# START OF Material for the task

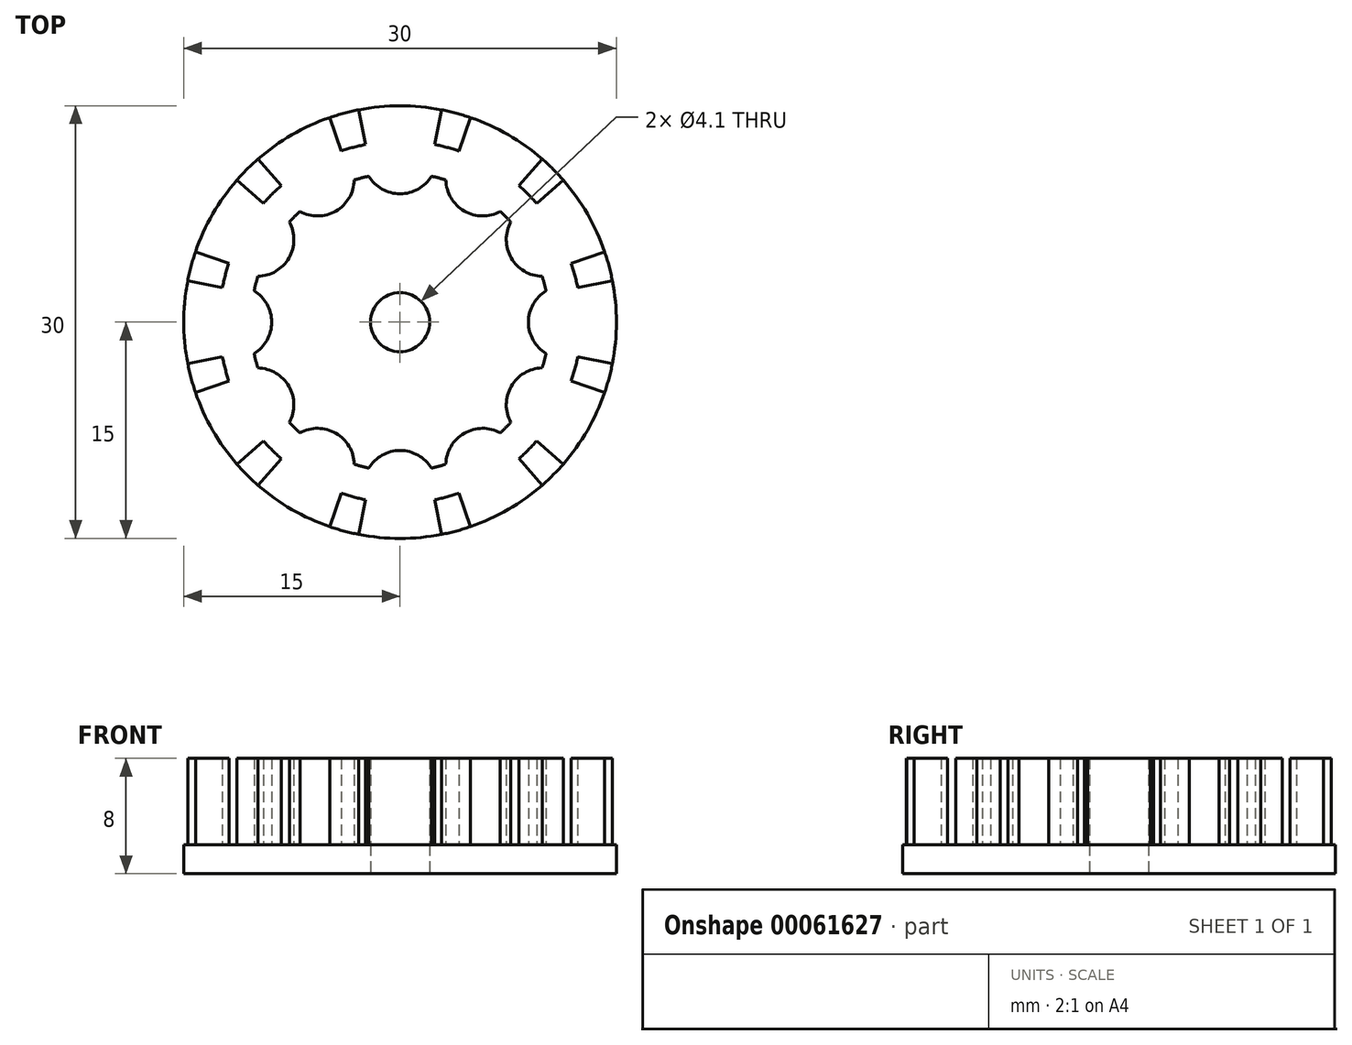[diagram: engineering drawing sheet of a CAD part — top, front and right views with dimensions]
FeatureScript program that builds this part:
annotation { "Feature Type Name" : "Feature", "Feature Type Description" : "" }
export const myFeature = defineFeature(function(context is Context, id is Id, definition is map)
    precondition{}
    {
        {
            var Q0;
            Q0=qCreatedBy(makeId("Top.planeOp"),FACE);
            var sketch = newSketch(context, id + "F0", { "sketchPlane" : qUnion([Q0])});
            skCircle(sketch, "E0", {"center": v(0, 0) * mm, "radius": 15 * mm});
            skArc(sketch, "E1.2.0", {"start": v(-9.85, 3.18) * mm, "mid": v(-7.7, 4.45) * mm, "end": v(-7.68, 6.94) * mm});
            skArc(sketch, "E2", {"start": v(-9.85, 3.18) * mm, "mid": v(-10, 2.68) * mm, "end": v(-10.12, 2.18) * mm});
            skArc(sketch, "E3", {"start": v(-11.87, 4.08) * mm, "mid": v(-12.12, 3.25) * mm, "end": v(-12.32, 2.4) * mm});
            skArc(sketch, "E4.trimOffspring", {"start": v(-10.12, -2.18) * mm, "mid": v(-8.9, 0) * mm, "end": v(-10.12, 2.18) * mm});
            skArc(sketch, "E5.trimOffspring", {"start": v(-7.68, -6.94) * mm, "mid": v(-7.7, -4.45) * mm, "end": v(-9.85, -3.18) * mm});
            skArc(sketch, "E6.trimOffspring", {"start": v(-3.18, -9.85) * mm, "mid": v(-4.45, -7.7) * mm, "end": v(-6.94, -7.68) * mm});
            skArc(sketch, "E7.trimOffspring", {"start": v(6.94, -7.68) * mm, "mid": v(4.45, -7.7) * mm, "end": v(3.18, -9.85) * mm});
            skArc(sketch, "E8.trimOffspring", {"start": v(9.85, -3.18) * mm, "mid": v(7.7, -4.45) * mm, "end": v(7.68, -6.94) * mm});
            skArc(sketch, "E9.trimOffspring", {"start": v(10.12, 2.18) * mm, "mid": v(8.9, 0) * mm, "end": v(10.12, -2.18) * mm});
            skArc(sketch, "E10.trimOffspring", {"start": v(7.68, 6.94) * mm, "mid": v(7.7, 4.45) * mm, "end": v(9.85, 3.18) * mm});
            skArc(sketch, "E11.trimOffspring", {"start": v(3.18, 9.85) * mm, "mid": v(4.45, 7.7) * mm, "end": v(6.94, 7.68) * mm});
            skArc(sketch, "E12.trimOffspring", {"start": v(-2.18, 10.12) * mm, "mid": v(0, 8.9) * mm, "end": v(2.18, 10.12) * mm});
            skArc(sketch, "E13.trimOffspring", {"start": v(-6.94, 7.68) * mm, "mid": v(-4.45, 7.7) * mm, "end": v(-3.18, 9.85) * mm});
            skArc(sketch, "E14.trimOffspring", {"start": v(-10.12, -2.18) * mm, "mid": v(-10, -2.68) * mm, "end": v(-9.85, -3.18) * mm});
            skArc(sketch, "E15.trimOffspring", {"start": v(-12.32, -2.4) * mm, "mid": v(-12.12, -3.25) * mm, "end": v(-11.87, -4.08) * mm});
            skArc(sketch, "E16.trimOffspring", {"start": v(-9.47, -8.24) * mm, "mid": v(-8.87, -8.87) * mm, "end": v(-8.24, -9.47) * mm});
            skArc(sketch, "E17.trimOffspring", {"start": v(-7.68, -6.94) * mm, "mid": v(-7.32, -7.32) * mm, "end": v(-6.94, -7.68) * mm});
            skArc(sketch, "E18.trimOffspring", {"start": v(-3.18, -9.85) * mm, "mid": v(-2.68, -10) * mm, "end": v(-2.18, -10.12) * mm});
            skArc(sketch, "E19.trimOffspring", {"start": v(-4.08, -11.87) * mm, "mid": v(-3.25, -12.12) * mm, "end": v(-2.4, -12.32) * mm});
            skArc(sketch, "E20.trimOffspring", {"start": v(2.18, -10.12) * mm, "mid": v(2.68, -10) * mm, "end": v(3.18, -9.85) * mm});
            skArc(sketch, "E21.trimOffspring", {"start": v(2.4, -12.32) * mm, "mid": v(3.25, -12.12) * mm, "end": v(4.08, -11.87) * mm});
            skArc(sketch, "E22.trimOffspring", {"start": v(2.18, -10.12) * mm, "mid": v(0, -8.9) * mm, "end": v(-2.18, -10.12) * mm});
            skArc(sketch, "E23.trimOffspring", {"start": v(8.24, -9.47) * mm, "mid": v(8.87, -8.87) * mm, "end": v(9.47, -8.24) * mm});
            skArc(sketch, "E24.trimOffspring", {"start": v(6.94, -7.68) * mm, "mid": v(7.32, -7.32) * mm, "end": v(7.68, -6.94) * mm});
            skArc(sketch, "E25.trimOffspring", {"start": v(11.87, -4.08) * mm, "mid": v(12.12, -3.25) * mm, "end": v(12.32, -2.4) * mm});
            skArc(sketch, "E26.trimOffspring", {"start": v(9.85, -3.18) * mm, "mid": v(10, -2.68) * mm, "end": v(10.12, -2.18) * mm});
            skArc(sketch, "E27.trimOffspring", {"start": v(12.32, 2.4) * mm, "mid": v(12.12, 3.25) * mm, "end": v(11.87, 4.08) * mm});
            skArc(sketch, "E28.trimOffspring", {"start": v(10.12, 2.18) * mm, "mid": v(10, 2.68) * mm, "end": v(9.85, 3.18) * mm});
            skArc(sketch, "E29.trimOffspring", {"start": v(9.47, 8.24) * mm, "mid": v(8.87, 8.87) * mm, "end": v(8.24, 9.47) * mm});
            skArc(sketch, "E30.trimOffspring", {"start": v(7.68, 6.94) * mm, "mid": v(7.32, 7.32) * mm, "end": v(6.94, 7.68) * mm});
            skArc(sketch, "E31.trimOffspring", {"start": v(3.18, 9.85) * mm, "mid": v(2.68, 10) * mm, "end": v(2.18, 10.12) * mm});
            skArc(sketch, "E32.trimOffspring", {"start": v(4.08, 11.87) * mm, "mid": v(3.25, 12.12) * mm, "end": v(2.4, 12.32) * mm});
            skArc(sketch, "E33.trimOffspring", {"start": v(-2.18, 10.12) * mm, "mid": v(-2.68, 10) * mm, "end": v(-3.18, 9.85) * mm});
            skArc(sketch, "E34.trimOffspring", {"start": v(-2.4, 12.32) * mm, "mid": v(-3.25, 12.12) * mm, "end": v(-4.08, 11.87) * mm});
            skArc(sketch, "E35.trimOffspring", {"start": v(-6.94, 7.68) * mm, "mid": v(-7.32, 7.32) * mm, "end": v(-7.68, 6.94) * mm});
            skArc(sketch, "E36.trimOffspring", {"start": v(-8.24, 9.47) * mm, "mid": v(-8.87, 8.87) * mm, "end": v(-9.47, 8.24) * mm});
            skLineSegment(sketch, "E37", {"start": v(-2.4, -12.32) * mm, "end": v(-2.87, -14.72) * mm});
            skLineSegment(sketch, "E38", {"start": v(-4.08, -11.87) * mm, "end": v(-4.87, -14.19) * mm});
            skLineSegment(sketch, "E39.1.0", {"start": v(4.08, -11.87) * mm, "end": v(4.87, -14.19) * mm});
            skLineSegment(sketch, "E39.1.1", {"start": v(2.4, -12.32) * mm, "end": v(2.88, -14.72) * mm});
            skLineSegment(sketch, "E39.2.0", {"start": v(9.47, -8.24) * mm, "end": v(11.31, -9.85) * mm});
            skLineSegment(sketch, "E39.2.1", {"start": v(8.24, -9.46) * mm, "end": v(9.85, -11.31) * mm});
            skLineSegment(sketch, "E39.3.0", {"start": v(12.32, -2.4) * mm, "end": v(14.72, -2.87) * mm});
            skLineSegment(sketch, "E39.3.1", {"start": v(11.87, -4.08) * mm, "end": v(14.19, -4.87) * mm});
            skLineSegment(sketch, "E39.4.0", {"start": v(11.87, 4.08) * mm, "end": v(14.19, 4.87) * mm});
            skLineSegment(sketch, "E39.4.1", {"start": v(12.32, 2.4) * mm, "end": v(14.72, 2.88) * mm});
            skLineSegment(sketch, "E39.5.0", {"start": v(8.24, 9.47) * mm, "end": v(9.85, 11.31) * mm});
            skLineSegment(sketch, "E39.5.1", {"start": v(9.46, 8.24) * mm, "end": v(11.31, 9.85) * mm});
            skLineSegment(sketch, "E39.6.0", {"start": v(2.4, 12.32) * mm, "end": v(2.87, 14.72) * mm});
            skLineSegment(sketch, "E39.6.1", {"start": v(4.08, 11.87) * mm, "end": v(4.87, 14.19) * mm});
            skLineSegment(sketch, "E39.7.0", {"start": v(-4.08, 11.87) * mm, "end": v(-4.87, 14.19) * mm});
            skLineSegment(sketch, "E39.7.1", {"start": v(-2.4, 12.32) * mm, "end": v(-2.88, 14.72) * mm});
            skLineSegment(sketch, "E39.8.0", {"start": v(-9.47, 8.24) * mm, "end": v(-11.31, 9.85) * mm});
            skLineSegment(sketch, "E39.8.1", {"start": v(-8.24, 9.46) * mm, "end": v(-9.85, 11.31) * mm});
            skLineSegment(sketch, "E39.9.0", {"start": v(-12.32, 2.4) * mm, "end": v(-14.72, 2.87) * mm});
            skLineSegment(sketch, "E39.9.1", {"start": v(-11.87, 4.08) * mm, "end": v(-14.19, 4.87) * mm});
            skLineSegment(sketch, "E39.10.0", {"start": v(-11.87, -4.08) * mm, "end": v(-14.19, -4.87) * mm});
            skLineSegment(sketch, "E39.10.1", {"start": v(-12.32, -2.4) * mm, "end": v(-14.72, -2.88) * mm});
            skLineSegment(sketch, "E39.11.0", {"start": v(-8.24, -9.47) * mm, "end": v(-9.85, -11.31) * mm});
            skLineSegment(sketch, "E39.11.1", {"start": v(-9.46, -8.24) * mm, "end": v(-11.31, -9.85) * mm});
            skSolve(sketch);
        }
        {
            var Q0;
            Q0=makeQuery(id+"F0.imprint","IMPRINT",FACE,{"disambiguationData":[TD([[makeQuery(id+"F0.imprint","IMPRINT",EDGE,{"derivedFrom":sQuery(id+"F0.wireOp",EDGE,"E1.2.0")}),-1.0]])]});
            var Q1;
            {var subQ0=sQuery(id+"F0.wireOp",EDGE,"E39.10.0");Q1=makeQuery(id+"F0.imprint","IMPRINT",FACE,{"disambiguationData":[TD([[makeQuery(id+"F0.imprint","IMPRINT",EDGE,{"derivedFrom":subQ0}),-1.0]])]});}
            var Q2;
            {var subQ0=sQuery(id+"F0.wireOp",EDGE,"E39.9.0");Q2=makeQuery(id+"F0.imprint","IMPRINT",FACE,{"disambiguationData":[TD([[makeQuery(id+"F0.imprint","IMPRINT",EDGE,{"derivedFrom":subQ0}),-1.0]])]});}
            var Q3;
            {var subQ0=sQuery(id+"F0.wireOp",EDGE,"E39.8.0");Q3=makeQuery(id+"F0.imprint","IMPRINT",FACE,{"disambiguationData":[TD([[makeQuery(id+"F0.imprint","IMPRINT",EDGE,{"derivedFrom":subQ0}),-1.0]])]});}
            var Q4;
            {var subQ0=sQuery(id+"F0.wireOp",EDGE,"E39.7.0");Q4=makeQuery(id+"F0.imprint","IMPRINT",FACE,{"disambiguationData":[TD([[makeQuery(id+"F0.imprint","IMPRINT",EDGE,{"derivedFrom":subQ0}),-1.0]])]});}
            var Q5;
            {var subQ0=sQuery(id+"F0.wireOp",EDGE,"E39.6.0");Q5=makeQuery(id+"F0.imprint","IMPRINT",FACE,{"disambiguationData":[TD([[makeQuery(id+"F0.imprint","IMPRINT",EDGE,{"derivedFrom":subQ0}),-1.0]])]});}
            var Q6;
            {var subQ0=sQuery(id+"F0.wireOp",EDGE,"E39.5.0");Q6=makeQuery(id+"F0.imprint","IMPRINT",FACE,{"disambiguationData":[TD([[makeQuery(id+"F0.imprint","IMPRINT",EDGE,{"derivedFrom":subQ0}),-1.0]])]});}
            var Q7;
            {var subQ0=sQuery(id+"F0.wireOp",EDGE,"E39.4.0");Q7=makeQuery(id+"F0.imprint","IMPRINT",FACE,{"disambiguationData":[TD([[makeQuery(id+"F0.imprint","IMPRINT",EDGE,{"derivedFrom":subQ0}),-1.0]])]});}
            var Q8;
            {var subQ0=sQuery(id+"F0.wireOp",EDGE,"E39.3.0");Q8=makeQuery(id+"F0.imprint","IMPRINT",FACE,{"disambiguationData":[TD([[makeQuery(id+"F0.imprint","IMPRINT",EDGE,{"derivedFrom":subQ0}),-1.0]])]});}
            var Q9;
            {var subQ0=sQuery(id+"F0.wireOp",EDGE,"E39.2.0");Q9=makeQuery(id+"F0.imprint","IMPRINT",FACE,{"disambiguationData":[TD([[makeQuery(id+"F0.imprint","IMPRINT",EDGE,{"derivedFrom":subQ0}),-1.0]])]});}
            var Q10;
            {var subQ0=sQuery(id+"F0.wireOp",EDGE,"E39.1.0");Q10=makeQuery(id+"F0.imprint","IMPRINT",FACE,{"disambiguationData":[TD([[makeQuery(id+"F0.imprint","IMPRINT",EDGE,{"derivedFrom":subQ0}),-1.0]])]});}
            var Q11;
            {var subQ0=sQuery(id+"F0.wireOp",EDGE,"E37");Q11=makeQuery(id+"F0.imprint","IMPRINT",FACE,{"disambiguationData":[TD([[makeQuery(id+"F0.imprint","IMPRINT",EDGE,{"derivedFrom":subQ0}),-1.0]])]});}
            var Q12;
            {var subQ0=sQuery(id+"F0.wireOp",EDGE,"E39.11.0");Q12=makeQuery(id+"F0.imprint","IMPRINT",FACE,{"disambiguationData":[TD([[makeQuery(id+"F0.imprint","IMPRINT",EDGE,{"derivedFrom":subQ0}),-1.0]])]});}
            extrude(context, id + "F1", {"entities" : qUnion([Q0, Q1, Q2, Q3, Q4, Q5, Q6, Q7, Q8, Q9, Q10, Q11, Q12]), "depth" : 6 * mm});
        }
        {
            var Q0;
            Q0=makeQuery(id+"F1.opExtrude","CAP_FACE",FACE,{"disambiguationData":[OSD([sQuery(id+"F0.wireOp",EDGE,"E1.2.0"),sQuery(id+"F0.wireOp",EDGE,"E2"),sQuery(id+"F0.wireOp",EDGE,"E4.trimOffspring"),sQuery(id+"F0.wireOp",EDGE,"E5.trimOffspring"),sQuery(id+"F0.wireOp",EDGE,"E6.trimOffspring"),sQuery(id+"F0.wireOp",EDGE,"E7.trimOffspring"),sQuery(id+"F0.wireOp",EDGE,"E8.trimOffspring"),sQuery(id+"F0.wireOp",EDGE,"E9.trimOffspring"),sQuery(id+"F0.wireOp",EDGE,"E10.trimOffspring"),sQuery(id+"F0.wireOp",EDGE,"E11.trimOffspring"),sQuery(id+"F0.wireOp",EDGE,"E12.trimOffspring"),sQuery(id+"F0.wireOp",EDGE,"E13.trimOffspring"),sQuery(id+"F0.wireOp",EDGE,"E14.trimOffspring"),sQuery(id+"F0.wireOp",EDGE,"E17.trimOffspring"),sQuery(id+"F0.wireOp",EDGE,"E18.trimOffspring"),sQuery(id+"F0.wireOp",EDGE,"E20.trimOffspring"),sQuery(id+"F0.wireOp",EDGE,"E22.trimOffspring"),sQuery(id+"F0.wireOp",EDGE,"E24.trimOffspring"),sQuery(id+"F0.wireOp",EDGE,"E26.trimOffspring"),sQuery(id+"F0.wireOp",EDGE,"E28.trimOffspring"),sQuery(id+"F0.wireOp",EDGE,"E30.trimOffspring"),sQuery(id+"F0.wireOp",EDGE,"E31.trimOffspring"),sQuery(id+"F0.wireOp",EDGE,"E33.trimOffspring"),sQuery(id+"F0.wireOp",EDGE,"E35.trimOffspring")])],"isStart":true});
            var sketch = newSketch(context, id + "F2", { "sketchPlane" : qUnion([Q0])});
            skCircle(sketch, "E40", {"center": v(0, 0) * mm, "radius": 15 * mm});
            skSolve(sketch);
        }
        {
            var Q0;
            Q0 = qSketchRegion(id + "F2", true);
            extrude(context, id + "F3", {"entities" : qUnion([Q0]), "depth" : 2 * mm});
        }
        {
            var Q0;
            Q0=makeQuery(id+"F3.opExtrude","CAP_FACE",FACE,{"disambiguationData":[OSD([sQuery(id+"F2.wireOp",EDGE,"E40")])],"isStart":false});
            var sketch = newSketch(context, id + "F4", { "sketchPlane" : qUnion([Q0])});
            skCircle(sketch, "E41", {"center": v(0, 0) * mm, "radius": 2.05 * mm});
            skSolve(sketch);
        }
        {
            var Q0;
            Q0 = qSketchRegion(id + "F4", true);
            extrude(context, id + "F5", {"entities" : qUnion([Q0]), "operationType" : NewBodyOperationType.REMOVE, "endBound" : BoundingType.THROUGH_ALL, "oppositeDirection" : true, "depth" : 25 * mm});
        }
    });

# END OF Material for the task

- Exercise objective: Print the material line for line, starting at its first line and ending with the line that contains "v(-10, 2.68) *", both included. Leave the pictures out of your answer.

- Written answer:
[diagram: engineering drawing sheet of a CAD part — top, front and right views with dimensions]
FeatureScript program that builds this part:
annotation { "Feature Type Name" : "Feature", "Feature Type Description" : "" }
export const myFeature = defineFeature(function(context is Context, id is Id, definition is map)
    precondition{}
    {
        {
            var Q0;
            Q0=qCreatedBy(makeId("Top.planeOp"),FACE);
            var sketch = newSketch(context, id + "F0", { "sketchPlane" : qUnion([Q0])});
            skCircle(sketch, "E0", {"center": v(0, 0) * mm, "radius": 15 * mm});
            skArc(sketch, "E1.2.0", {"start": v(-9.85, 3.18) * mm, "mid": v(-7.7, 4.45) * mm, "end": v(-7.68, 6.94) * mm});
            skArc(sketch, "E2", {"start": v(-9.85, 3.18) * mm, "mid": v(-10, 2.68) * mm, "end": v(-10.12, 2.18) * mm});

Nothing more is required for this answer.